## What you are asked to do
In the entries below, find the string "Profile" and return each line holding it.

(Hardware project source files)
[Start of section]
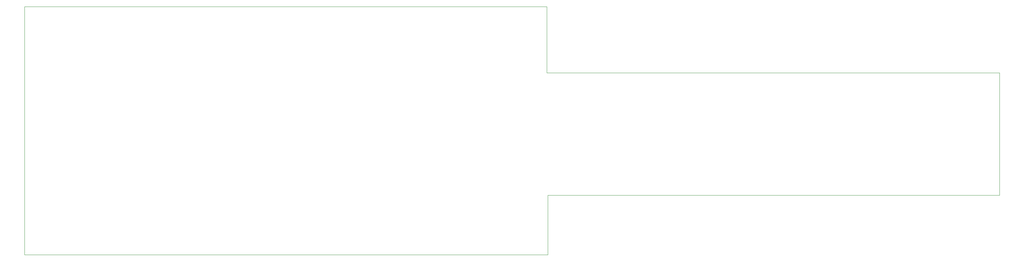
<source format=gbr>
%TF.GenerationSoftware,KiCad,Pcbnew,(5.1.7)-1*%
%TF.CreationDate,2021-02-05T18:36:13-06:00*%
%TF.ProjectId,Power Supply,506f7765-7220-4537-9570-706c792e6b69,rev?*%
%TF.SameCoordinates,Original*%
%TF.FileFunction,Profile,NP*%
%FSLAX46Y46*%
G04 Gerber Fmt 4.6, Leading zero omitted, Abs format (unit mm)*
G04 Created by KiCad (PCBNEW (5.1.7)-1) date 2021-02-05 18:36:13*
%MOMM*%
%LPD*%
G01*
G04 APERTURE LIST*
%TA.AperFunction,Profile*%
%ADD10C,0.100000*%
%TD*%
G04 APERTURE END LIST*
D10*
X151500000Y-66000000D02*
X151500000Y-83000000D01*
X18000000Y-66000000D02*
X151500000Y-66000000D01*
X18000000Y-129500000D02*
X18000000Y-66000000D01*
X151750000Y-129500000D02*
X18000000Y-129500000D01*
X151750000Y-114250000D02*
X151750000Y-129500000D01*
X267250000Y-114250000D02*
X151750000Y-114250000D01*
X267250000Y-83000000D02*
X267250000Y-114250000D01*
X151500000Y-83000000D02*
X267250000Y-83000000D01*
M02*

</source>
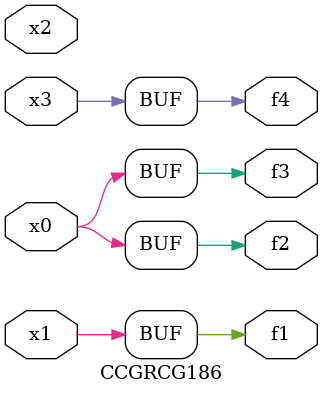
<source format=v>
module CCGRCG186(
	input x0, x1, x2, x3,
	output f1, f2, f3, f4
);
	assign f1 = x1;
	assign f2 = x0;
	assign f3 = x0;
	assign f4 = x3;
endmodule

</source>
[End of section]
## The completed task
%TF.FileFunction,Profile,NP*%
%TA.AperFunction,Profile*%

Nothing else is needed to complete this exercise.